- TEXTE CITÉ:
——

"Hark
! " chorégraphie, costumes et lumière de
Emanuel Gat, avec Stéphanie Romberg, Amélie Lamoureux,
Marie-Solène Boulet, Christelle Granier, Laura Hecquet,
Ludmila Pagliero, Lucie Clement, Marion Barbeau, Valentine Colasante,
Leila Dilhac, Peggy Dursort, Ninon Raux et Jennifer Visocchi.
"White Darkness" chorégraphie de Nacho Duato,
avec Marie-Agnès Gillot et Stéphane Bullion.
" MC14/22 Ceci est mon corps", chorégraphie
de Angelin Preljocaj, avec Bruno Bouché, Mallory Gaudion,
Jean-Christophe Guerri, Emmanuel Hoff, Aurélien Houette,
Gil Isoart, Yong Geol Kim, Alexis Renaud, Simon Valastro, Pascal
Aubin, Vincent Cordier et Sylvain Groud (danseur invité).
Le programme présenté à l'Opéra
Garnier de trois chorégraphes contemporains était
très homogène dans la noirceur.

——

- DONNÉES EXTRAITES:
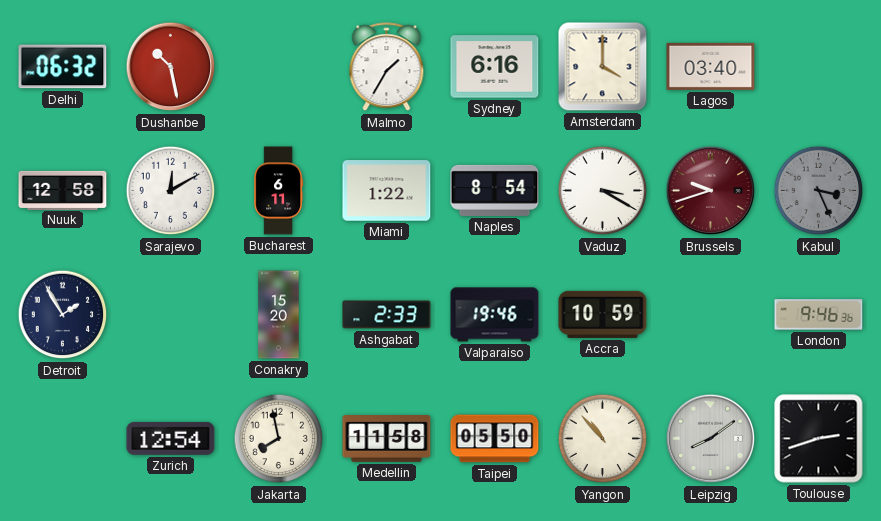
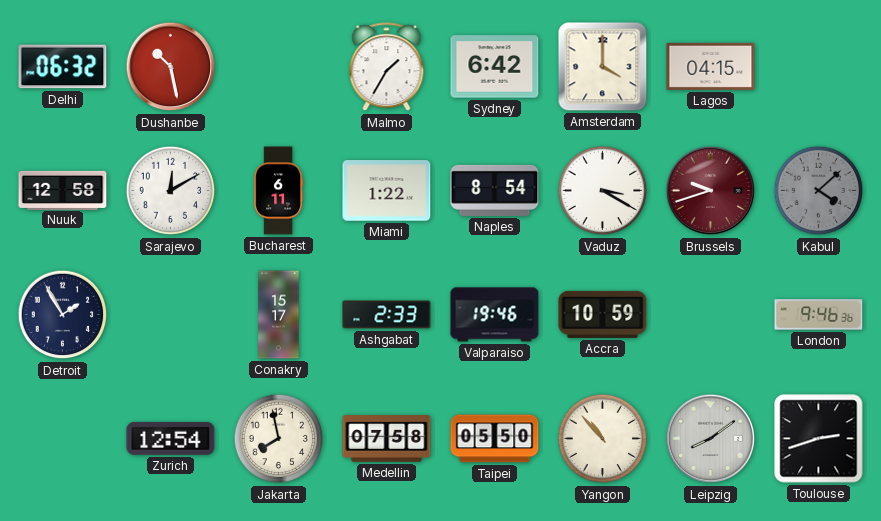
Sydney: 6:16 -> 6:42
Lagos: 03:40 -> 04:15
Kabul: 3:26 -> 4:08
Conakry: 15:20 -> 15:17
Medellin: 11:58 -> 07:58
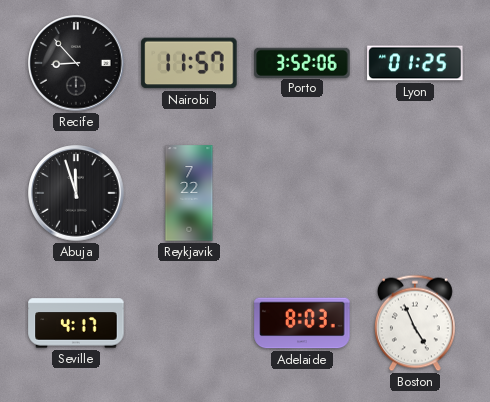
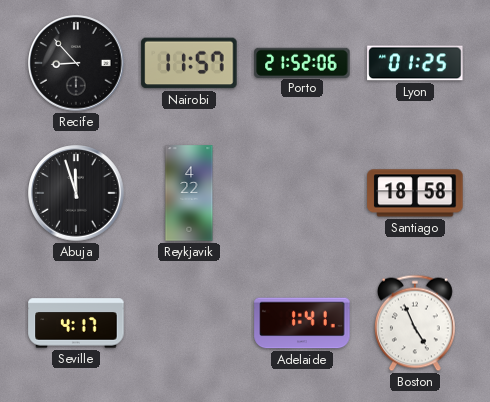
Porto: 3:52 -> 21:52
Reykjavik: 7:22 -> 4:22
Santiago: none -> 18:58
Adelaide: 8:03 -> 1:41
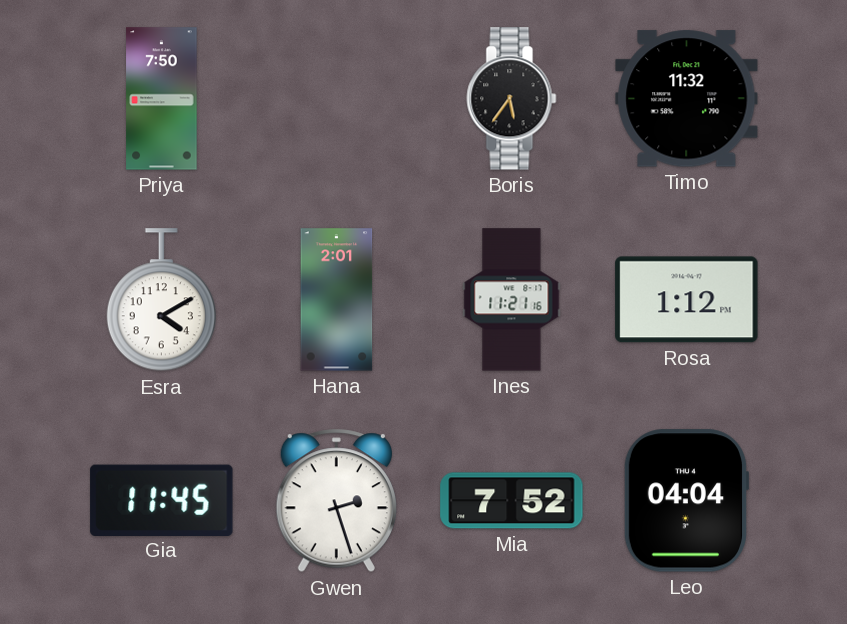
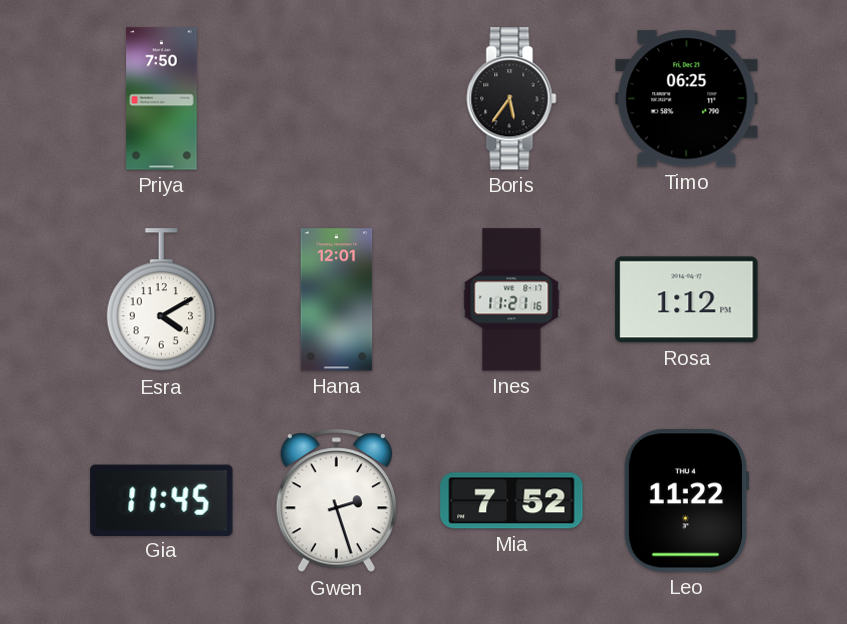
Timo: 11:32 -> 06:25
Hana: 2:01 -> 12:01
Leo: 04:04 -> 11:22
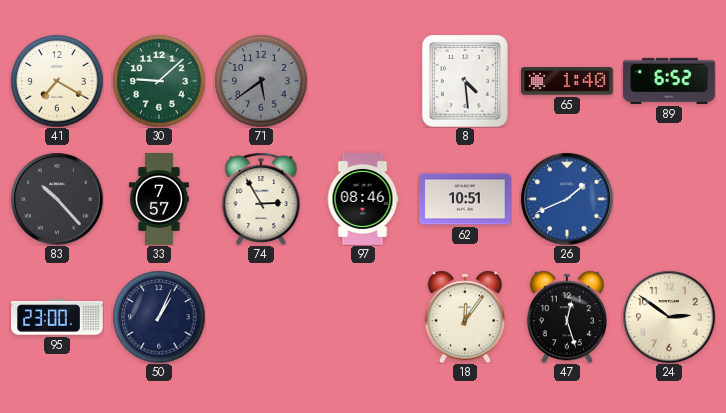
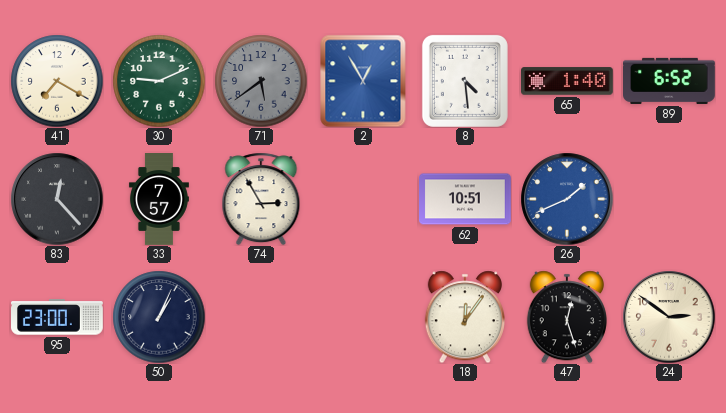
30: 9:08 -> 9:11
2: none -> 12:55
83: 10:23 -> 12:23
97: 08:46 -> none
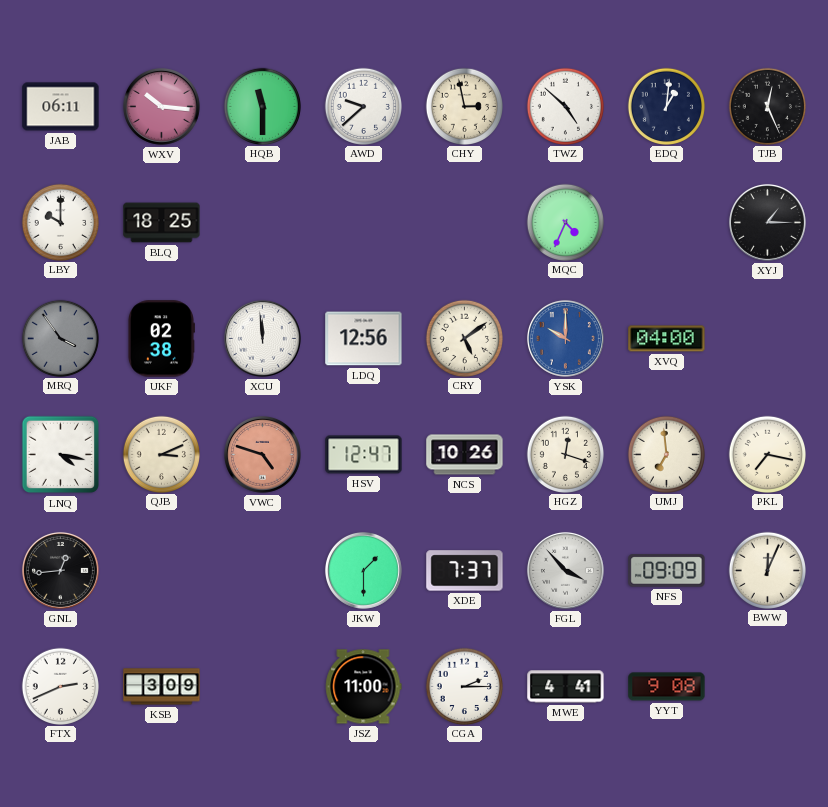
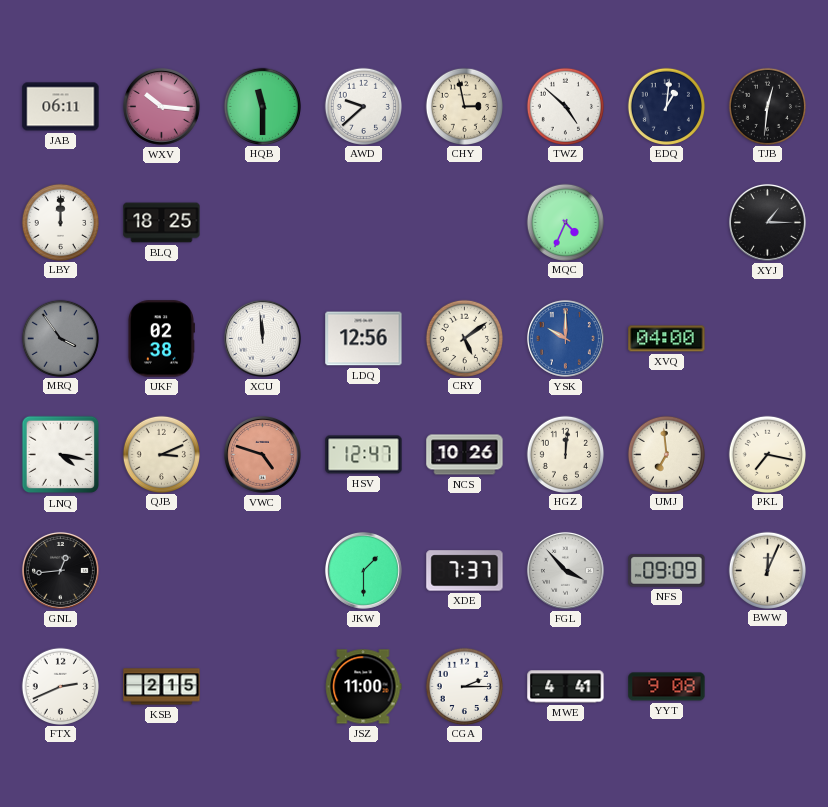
TJB: 12:26 -> 12:31
LBY: 10:00 -> 12:00
HGZ: 12:18 -> 12:01
KSB: 3:09 -> 2:15
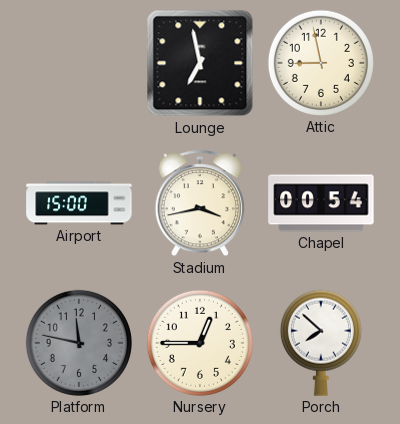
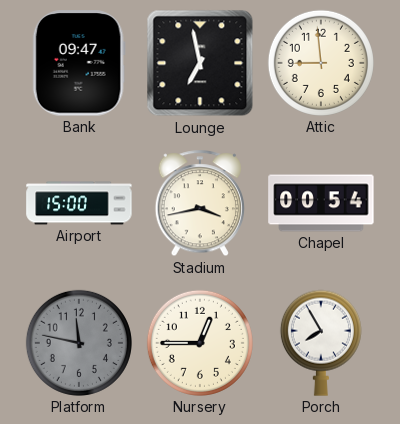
Bank: none -> 09:47
Attic: 8:58 -> 8:59
Porch: 7:52 -> 7:55
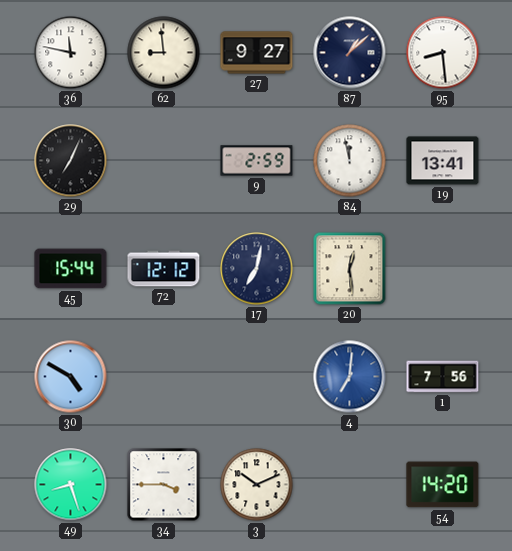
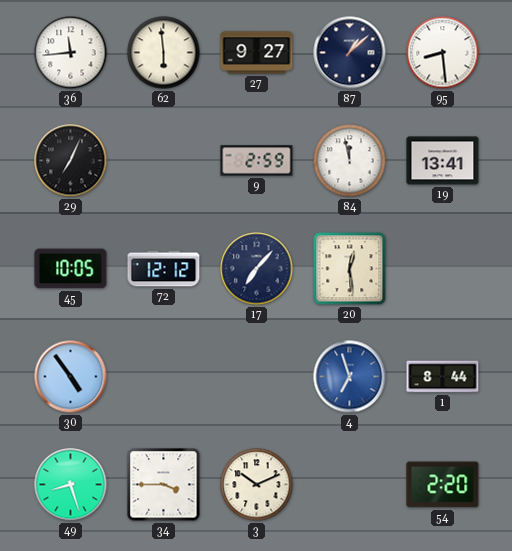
36: 11:47 -> 11:44
62: 8:59 -> 5:59
45: 15:44 -> 10:05
17: 7:02 -> 7:07
30: 4:50 -> 4:54
4: 7:01 -> 6:57
1: 7:56 -> 8:44
54: 14:20 -> 2:20
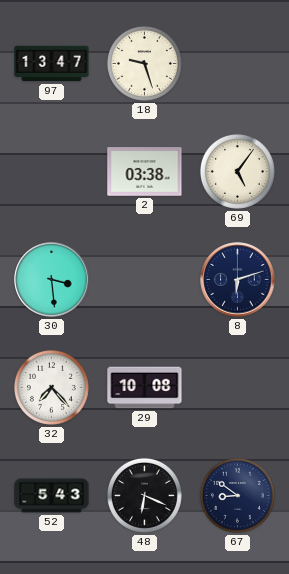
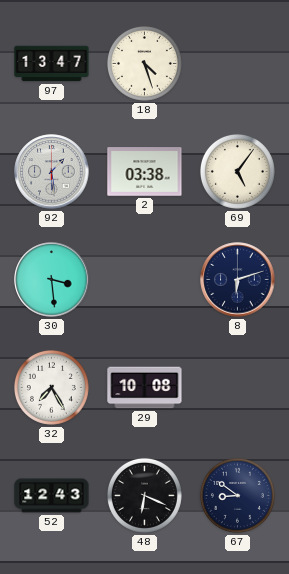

——

- CONSIGNE 1: Citez tous les chorégraphes nommés dans le texte sur le programme de l'Opéra Garnier.
- CONSIGNE 2: Donnez la suite du texte sur le programme de l'Opéra Garnier.

- RÉPONSE RÉDIGÉE 1: Emanuel Gat, Nacho Duato, Angelin Preljocaj

- RÉPONSE RÉDIGÉE 2:
Le premier programme, "Hark !" du chorégraphe
israélien Emanuel Gat, se joue
dans les gris sombre. Devant le décor d'un rideau de
fer, les treize danseuses, en justaucorps noirs, les cheveux
tirés en arrières par une queue de cheval, composent
un ensemble qu'on pourrait, par leur port, qualifier de religieux.
Seules les deux solistes se reconnaissent au fait qu'elle ne
portent ni collants opaques, ni pointes.
Le style du ballet est épuré. Les mouvements
d'ensemble légèrement désynchronisés
lorsque les danseuses viennent de l'arrière de la scène
vers le devant. Certains passages sont très rapides,
puis les danseuses continuent par de longues stations en pointe.
Les deux rôles principaux ont du mal à tirer leur
épingle du jeu dans un ensemble relativement homogène.
Cette pièce est agréable par les mouvements
d'ensemble, mais son austérité, la lumière
grise qui la berce, ne la rende pas particulièrement
aimable.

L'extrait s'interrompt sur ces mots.